[DFAN14A] Fermi Inc. SEC Filing
UNITED STATES
SECURITIES AND EXCHANGE COMMISSION
Washington, D.C. 20549
SCHEDULE 14A
(Rule 14a-101)
INFORMATION REQUIRED IN PROXY STATEMENT
SCHEDULE 14A INFORMATION
Proxy Statement Pursuant to Section 14(a) of the Securities Exchange Act of 1934
(Amendment No. )
Filed by the Registrant ☐
Filed by a Party other than the Registrant ☒
Check the appropriate box:
| ☐ | Preliminary Proxy Statement |
| ☐ | Confidential, for Use of the Commission Only (as permitted by Rule 14a-6(e)(2)) |
| ☐ | Definitive Proxy Statement |
| ☐ | Definitive Additional Materials |
| ☒ | Soliciting Material Under § 240.14a-12 |
| FERMI INC. |
| (Name of Registrant as Specified In Its Charter) |
| VICKSBURG INVESTMENTS MANAGEMENT LLC TOBY R. NEUGEBAUER MELISSA A. NEUGEBAUER 2020 TRUST DAVID A. DAGLIO CHARLES M. ELSON JOHN T. JIMENEZ JANET YANG |
| (Name of Person(s) Filing Proxy Statement, if other than the Registrant) |
Payment of Filing Fee (Check all boxes that apply):
| ☒ | No fee required |
| ☐ | Fee paid previously with preliminary materials |
| ☐ | Fee computed on table in exhibit required by Item 25(b) per Exchange Act Rules 14a-6(i)(1) and 0-11 |
Toby R. Neugebauer, Vicksburg Investments Management LLC and Melissa A. Neugebauer 2020 Trust (collectively, the “Fermi Founder Parties”), David A. Daglio, Charles M. Elson, John T. Jimenez and Janet Yang (collectively with the Fermi Founder Parties, the “Participants”), at this time no longer intend to file a definitive proxy statement and accompanying BLUE proxy card with the Securities and Exchange Commission (the “SEC”) to be used to solicit votes in connection with the special meeting of shareholders of Fermi Inc., a Texas corporation (“Fermi” or the “Company”), previously scheduled to be held on May 29, 2026 (the “Special Meeting”).
Mr.
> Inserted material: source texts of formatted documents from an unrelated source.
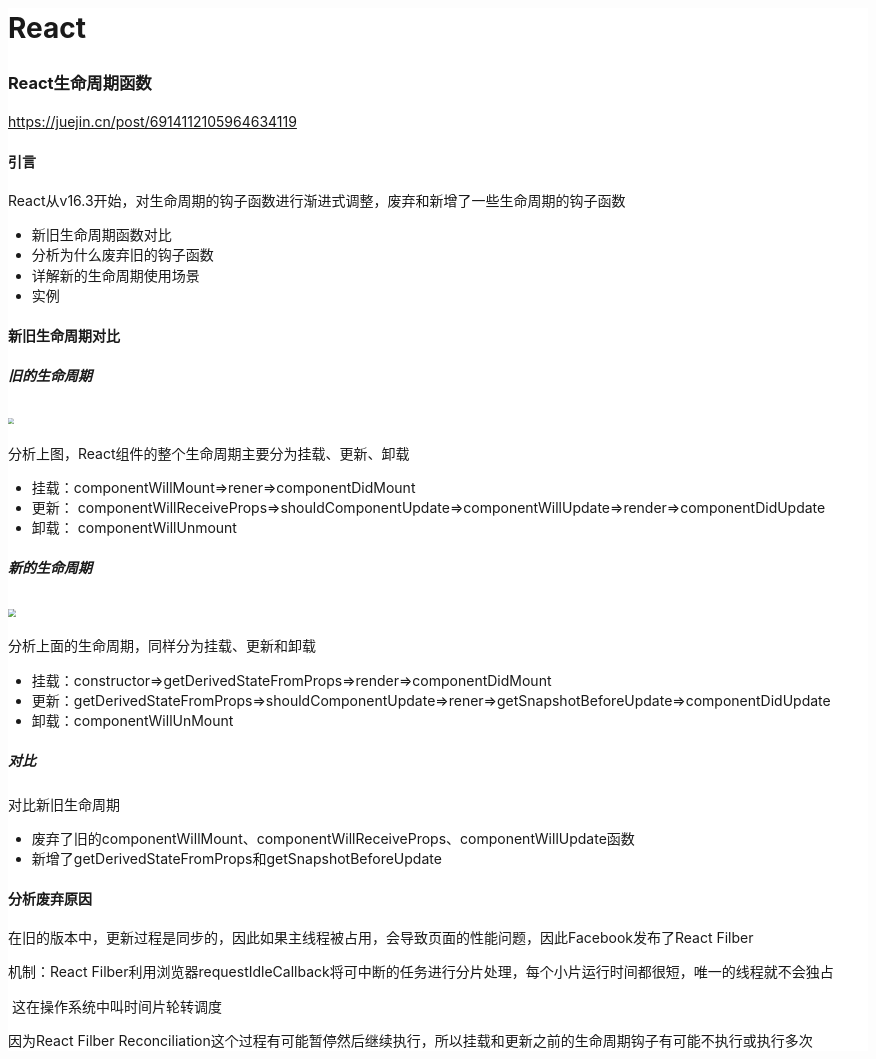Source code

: # React

### React生命周期函数

https://juejin.cn/post/6914112105964634119

#### 引言

React从v16.3开始，对生命周期的钩子函数进行渐进式调整，废弃和新增了一些生命周期的钩子函数

+ 新旧生命周期函数对比
+ 分析为什么废弃旧的钩子函数
+ 详解新的生命周期使用场景
+ 实例

#### 新旧生命周期对比

##### 旧的生命周期

<img src="https://p6-juejin.byteimg.com/tos-cn-i-k3u1fbpfcp/e12b2e35c8444f19b795b27e38f4c149~tplv-k3u1fbpfcp-watermark.image" style="zoom:40%;" />

分析上图，React组件的整个生命周期主要分为挂载、更新、卸载

+ 挂载：componentWillMount=>rener=>componentDidMount
+ 更新： componentWillReceiveProps=>shouldComponentUpdate=>componentWillUpdate=>render=>componentDidUpdate
+ 卸载： componentWillUnmount

##### 新的生命周期

<img src="https://p6-juejin.byteimg.com/tos-cn-i-k3u1fbpfcp/a7d8676f379d4d96bbf0ebd9a8528594~tplv-k3u1fbpfcp-watermark.image" style="zoom:50%;" />

分析上面的生命周期，同样分为挂载、更新和卸载

+ 挂载：constructor=>getDerivedStateFromProps=>render=>componentDidMount
+ 更新：getDerivedStateFromProps=>shouldComponentUpdate=>rener=>getSnapshotBeforeUpdate=>componentDidUpdate
+ 卸载：componentWillUnMount

##### 对比

对比新旧生命周期

+ 废弃了旧的componentWillMount、componentWillReceiveProps、componentWillUpdate函数
+ 新增了getDerivedStateFromProps和getSnapshotBeforeUpdate

#### 分析废弃原因

在旧的版本中，更新过程是同步的，因此如果主线程被占用，会导致页面的性能问题，因此Facebook发布了React Filber

机制：React Filber利用浏览器requestIdleCallback将可中断的任务进行分片处理，每个小片运行时间都很短，唯一的线程就不会独占

​			这在操作系统中叫时间片轮转调度

因为React Filber Reconciliation这个过程有可能暂停然后继续执行，所以挂载和更新之前的生命周期钩子有可能不执行或执行多次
Neugebauer validly called the Special Meeting on April 17, 2026 in his capacity as President and Chief Executive Officer of the Company. While the Company has claimed to have cancelled the Special Meeting, no court has supported that claim—despite the Company unsuccessfully seeking such a declaration from a federal court earlier this month. The Fermi Founder Parties currently believe that the solicitation for the Special Meeting as originally scheduled has become legally impracticable due to continued obstruction by the Company, including a failure to provide the stock ledger required for proper notice of the Special Meeting, attempts to cancel the meeting, and the unilateral and unprecedented adoption of bylaw amendments that would effectively block the proposals to be considered at the Special Meeting. In light of these self-preserving actions, the Fermi Founder Parties believe any victory achieved at the Special Meeting would be attacked by the Board in yet another maneuver to invalidate the shareholder franchise.
As a result, the Participants have determined to withdraw their solicitation for the Special Meeting and will not solicit any proxies from shareholders of the Company in connection with the Special Meeting, and do not intend to file a definitive proxy statement with the SEC or deliver a BLUE proxy card with respect to the Special Meeting. In the event that a court postpones the meeting and addresses the Company’s obstructionist actions, the Participants reserve the right to resume the solicitation.